Collected data:
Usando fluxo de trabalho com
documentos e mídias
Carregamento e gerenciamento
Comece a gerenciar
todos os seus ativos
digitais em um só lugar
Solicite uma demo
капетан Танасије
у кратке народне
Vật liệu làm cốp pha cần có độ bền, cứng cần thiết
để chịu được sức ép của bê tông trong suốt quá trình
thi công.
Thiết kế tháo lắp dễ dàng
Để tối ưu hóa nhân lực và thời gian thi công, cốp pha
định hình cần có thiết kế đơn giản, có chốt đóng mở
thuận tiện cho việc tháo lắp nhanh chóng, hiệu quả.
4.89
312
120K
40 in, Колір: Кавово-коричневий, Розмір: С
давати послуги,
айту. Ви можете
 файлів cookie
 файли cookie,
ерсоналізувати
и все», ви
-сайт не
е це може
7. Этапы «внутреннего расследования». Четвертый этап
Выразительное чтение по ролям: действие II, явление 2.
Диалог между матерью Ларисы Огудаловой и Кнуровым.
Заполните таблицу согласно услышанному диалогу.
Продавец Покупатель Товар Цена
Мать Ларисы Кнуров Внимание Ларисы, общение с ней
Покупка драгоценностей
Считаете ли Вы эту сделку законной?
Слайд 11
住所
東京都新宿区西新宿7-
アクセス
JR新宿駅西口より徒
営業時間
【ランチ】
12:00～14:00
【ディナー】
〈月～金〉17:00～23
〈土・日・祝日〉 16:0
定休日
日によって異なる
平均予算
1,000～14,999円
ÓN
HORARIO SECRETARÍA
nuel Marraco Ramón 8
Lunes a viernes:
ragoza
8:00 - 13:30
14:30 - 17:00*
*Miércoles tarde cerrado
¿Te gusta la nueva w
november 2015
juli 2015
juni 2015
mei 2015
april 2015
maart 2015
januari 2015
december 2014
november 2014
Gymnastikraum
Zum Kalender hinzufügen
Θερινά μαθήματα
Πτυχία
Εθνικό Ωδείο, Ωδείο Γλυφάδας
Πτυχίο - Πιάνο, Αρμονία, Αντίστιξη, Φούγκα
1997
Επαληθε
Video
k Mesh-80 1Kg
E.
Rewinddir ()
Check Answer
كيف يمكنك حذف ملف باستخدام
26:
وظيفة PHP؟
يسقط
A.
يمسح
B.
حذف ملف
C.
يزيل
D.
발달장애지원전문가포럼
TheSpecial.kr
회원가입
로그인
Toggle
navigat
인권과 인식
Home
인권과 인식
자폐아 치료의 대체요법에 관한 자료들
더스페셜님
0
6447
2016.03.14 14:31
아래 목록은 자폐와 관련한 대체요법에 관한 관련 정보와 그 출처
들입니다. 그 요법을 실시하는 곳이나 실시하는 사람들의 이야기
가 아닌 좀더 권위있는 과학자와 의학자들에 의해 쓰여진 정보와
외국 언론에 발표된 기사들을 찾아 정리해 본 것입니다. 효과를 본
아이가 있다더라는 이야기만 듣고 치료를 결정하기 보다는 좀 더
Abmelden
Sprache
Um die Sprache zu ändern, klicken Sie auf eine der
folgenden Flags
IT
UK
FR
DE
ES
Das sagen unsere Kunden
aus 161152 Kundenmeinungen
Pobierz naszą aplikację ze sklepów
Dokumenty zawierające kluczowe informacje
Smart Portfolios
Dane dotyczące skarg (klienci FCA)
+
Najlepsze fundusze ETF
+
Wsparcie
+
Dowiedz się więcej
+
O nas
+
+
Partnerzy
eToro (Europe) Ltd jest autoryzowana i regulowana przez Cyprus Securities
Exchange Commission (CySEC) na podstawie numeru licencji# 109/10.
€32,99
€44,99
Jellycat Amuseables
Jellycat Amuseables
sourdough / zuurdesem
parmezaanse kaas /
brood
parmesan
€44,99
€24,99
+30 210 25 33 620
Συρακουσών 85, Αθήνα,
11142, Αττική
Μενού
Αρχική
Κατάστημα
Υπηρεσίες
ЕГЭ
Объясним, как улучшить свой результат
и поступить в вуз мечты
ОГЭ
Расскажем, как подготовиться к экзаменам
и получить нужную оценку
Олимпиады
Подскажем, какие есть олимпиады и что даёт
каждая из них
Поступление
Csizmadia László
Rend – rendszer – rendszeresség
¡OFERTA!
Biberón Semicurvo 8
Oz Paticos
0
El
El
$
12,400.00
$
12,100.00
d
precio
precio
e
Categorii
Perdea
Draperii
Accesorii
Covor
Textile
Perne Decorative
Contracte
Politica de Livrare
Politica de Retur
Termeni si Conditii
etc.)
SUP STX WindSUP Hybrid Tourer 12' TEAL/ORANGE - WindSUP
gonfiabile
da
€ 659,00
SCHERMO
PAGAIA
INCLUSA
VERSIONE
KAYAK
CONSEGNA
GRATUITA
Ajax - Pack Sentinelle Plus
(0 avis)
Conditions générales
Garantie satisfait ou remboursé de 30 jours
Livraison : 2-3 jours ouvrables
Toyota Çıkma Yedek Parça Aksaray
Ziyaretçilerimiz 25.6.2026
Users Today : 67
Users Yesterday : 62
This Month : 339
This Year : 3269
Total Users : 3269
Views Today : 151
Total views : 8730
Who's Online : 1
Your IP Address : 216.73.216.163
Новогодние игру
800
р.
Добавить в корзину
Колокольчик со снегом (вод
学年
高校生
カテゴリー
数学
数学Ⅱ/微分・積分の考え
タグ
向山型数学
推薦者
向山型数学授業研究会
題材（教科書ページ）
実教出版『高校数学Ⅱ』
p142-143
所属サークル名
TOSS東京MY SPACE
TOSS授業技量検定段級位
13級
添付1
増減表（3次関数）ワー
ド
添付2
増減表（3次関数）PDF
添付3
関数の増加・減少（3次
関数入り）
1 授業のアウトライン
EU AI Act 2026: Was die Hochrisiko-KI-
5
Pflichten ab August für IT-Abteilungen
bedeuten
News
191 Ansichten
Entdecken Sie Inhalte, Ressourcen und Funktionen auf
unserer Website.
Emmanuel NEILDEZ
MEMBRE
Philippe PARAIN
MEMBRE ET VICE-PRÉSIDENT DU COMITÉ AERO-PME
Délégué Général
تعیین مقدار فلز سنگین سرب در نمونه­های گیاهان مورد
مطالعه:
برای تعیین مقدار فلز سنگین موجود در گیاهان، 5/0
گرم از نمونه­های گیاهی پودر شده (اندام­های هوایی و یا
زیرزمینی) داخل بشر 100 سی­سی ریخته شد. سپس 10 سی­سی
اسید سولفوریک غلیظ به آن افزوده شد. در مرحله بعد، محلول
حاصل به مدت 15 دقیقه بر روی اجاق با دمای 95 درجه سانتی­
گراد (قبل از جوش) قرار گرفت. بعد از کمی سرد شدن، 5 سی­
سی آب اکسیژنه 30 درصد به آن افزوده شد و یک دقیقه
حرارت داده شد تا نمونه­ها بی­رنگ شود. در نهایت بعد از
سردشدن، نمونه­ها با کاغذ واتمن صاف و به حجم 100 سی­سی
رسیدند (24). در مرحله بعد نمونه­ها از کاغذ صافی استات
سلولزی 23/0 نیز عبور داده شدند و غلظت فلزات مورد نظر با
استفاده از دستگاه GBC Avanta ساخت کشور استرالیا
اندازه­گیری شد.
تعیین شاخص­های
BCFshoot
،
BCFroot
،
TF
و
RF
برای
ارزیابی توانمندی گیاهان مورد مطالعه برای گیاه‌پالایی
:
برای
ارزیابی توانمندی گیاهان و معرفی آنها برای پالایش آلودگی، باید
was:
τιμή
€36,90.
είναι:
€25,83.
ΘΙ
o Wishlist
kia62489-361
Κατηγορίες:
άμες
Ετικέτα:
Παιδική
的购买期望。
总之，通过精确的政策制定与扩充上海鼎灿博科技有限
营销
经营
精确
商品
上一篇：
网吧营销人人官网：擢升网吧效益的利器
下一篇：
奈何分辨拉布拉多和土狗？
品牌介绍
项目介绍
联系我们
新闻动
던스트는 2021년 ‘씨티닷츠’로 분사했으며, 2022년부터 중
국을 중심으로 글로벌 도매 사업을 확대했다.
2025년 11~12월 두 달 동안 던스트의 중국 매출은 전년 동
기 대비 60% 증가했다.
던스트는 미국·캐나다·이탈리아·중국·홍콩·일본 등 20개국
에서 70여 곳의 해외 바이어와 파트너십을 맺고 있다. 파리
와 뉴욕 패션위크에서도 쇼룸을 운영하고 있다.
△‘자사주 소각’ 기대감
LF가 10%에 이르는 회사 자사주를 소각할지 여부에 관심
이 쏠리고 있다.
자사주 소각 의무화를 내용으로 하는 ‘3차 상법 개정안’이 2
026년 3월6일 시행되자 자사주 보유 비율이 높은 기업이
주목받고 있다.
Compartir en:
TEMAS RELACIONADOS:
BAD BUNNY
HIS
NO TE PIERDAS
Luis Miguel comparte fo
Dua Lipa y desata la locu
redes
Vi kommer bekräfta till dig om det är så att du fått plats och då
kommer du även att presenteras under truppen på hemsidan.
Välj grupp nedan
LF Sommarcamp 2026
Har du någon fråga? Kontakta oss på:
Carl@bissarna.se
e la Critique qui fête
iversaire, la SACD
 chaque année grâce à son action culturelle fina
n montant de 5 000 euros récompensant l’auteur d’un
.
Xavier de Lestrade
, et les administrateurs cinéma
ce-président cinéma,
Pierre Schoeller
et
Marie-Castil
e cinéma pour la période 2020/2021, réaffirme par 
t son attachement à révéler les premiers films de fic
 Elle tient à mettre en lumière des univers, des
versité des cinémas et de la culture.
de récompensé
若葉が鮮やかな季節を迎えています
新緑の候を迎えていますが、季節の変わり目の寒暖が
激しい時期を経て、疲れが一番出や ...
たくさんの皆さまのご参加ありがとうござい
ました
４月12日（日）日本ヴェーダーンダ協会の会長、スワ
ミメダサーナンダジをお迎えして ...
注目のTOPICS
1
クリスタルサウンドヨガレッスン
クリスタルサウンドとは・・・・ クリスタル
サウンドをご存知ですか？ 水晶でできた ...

Directions: Retype exactly, and only, the lines above from the one where "سی آب اکسیژنه" occurs up to and including the one where "激しい時期を経て、疲れが一番出や ..." occurs.

Answer to the problem:
سی آب اکسیژنه 30 درصد به آن افزوده شد و یک دقیقه
حرارت داده شد تا نمونه­ها بی­رنگ شود. در نهایت بعد از
سردشدن، نمونه­ها با کاغذ واتمن صاف و به حجم 100 سی­سی
رسیدند (24). در مرحله بعد نمونه­ها از کاغذ صافی استات
سلولزی 23/0 نیز عبور داده شدند و غلظت فلزات مورد نظر با
استفاده از دستگاه GBC Avanta ساخت کشور استرالیا
اندازه­گیری شد.
تعیین شاخص­های
BCFshoot
،
BCFroot
،
TF
و
RF
برای
ارزیابی توانمندی گیاهان مورد مطالعه برای گیاه‌پالایی
:
برای
ارزیابی توانمندی گیاهان و معرفی آنها برای پالایش آلودگی، باید
was:
τιμή
€36,90.
είναι:
€25,83.
ΘΙ
o Wishlist
kia62489-361
Κατηγορίες:
άμες
Ετικέτα:
Παιδική
的购买期望。
总之，通过精确的政策制定与扩充上海鼎灿博科技有限
营销
经营
精确
商品
上一篇：
网吧营销人人官网：擢升网吧效益的利器
下一篇：
奈何分辨拉布拉多和土狗？
品牌介绍
项目介绍
联系我们
新闻动
던스트는 2021년 ‘씨티닷츠’로 분사했으며, 2022년부터 중
국을 중심으로 글로벌 도매 사업을 확대했다.
2025년 11~12월 두 달 동안 던스트의 중국 매출은 전년 동
기 대비 60% 증가했다.
던스트는 미국·캐나다·이탈리아·중국·홍콩·일본 등 20개국
에서 70여 곳의 해외 바이어와 파트너십을 맺고 있다. 파리
와 뉴욕 패션위크에서도 쇼룸을 운영하고 있다.
△‘자사주 소각’ 기대감
LF가 10%에 이르는 회사 자사주를 소각할지 여부에 관심
이 쏠리고 있다.
자사주 소각 의무화를 내용으로 하는 ‘3차 상법 개정안’이 2
026년 3월6일 시행되자 자사주 보유 비율이 높은 기업이
주목받고 있다.
Compartir en:
TEMAS RELACIONADOS:
BAD BUNNY
HIS
NO TE PIERDAS
Luis Miguel comparte fo
Dua Lipa y desata la locu
redes
Vi kommer bekräfta till dig om det är så att du fått plats och då
kommer du även att presenteras under truppen på hemsidan.
Välj grupp nedan
LF Sommarcamp 2026
Har du någon fråga? Kontakta oss på:
Carl@bissarna.se
e la Critique qui fête
iversaire, la SACD
 chaque année grâce à son action culturelle fina
n montant de 5 000 euros récompensant l’auteur d’un
.
Xavier de Lestrade
, et les administrateurs cinéma
ce-président cinéma,
Pierre Schoeller
et
Marie-Castil
e cinéma pour la période 2020/2021, réaffirme par 
t son attachement à révéler les premiers films de fic
 Elle tient à mettre en lumière des univers, des
versité des cinémas et de la culture.
de récompensé
若葉が鮮やかな季節を迎えています
新緑の候を迎えていますが、季節の変わり目の寒暖が
激しい時期を経て、疲れが一番出や ...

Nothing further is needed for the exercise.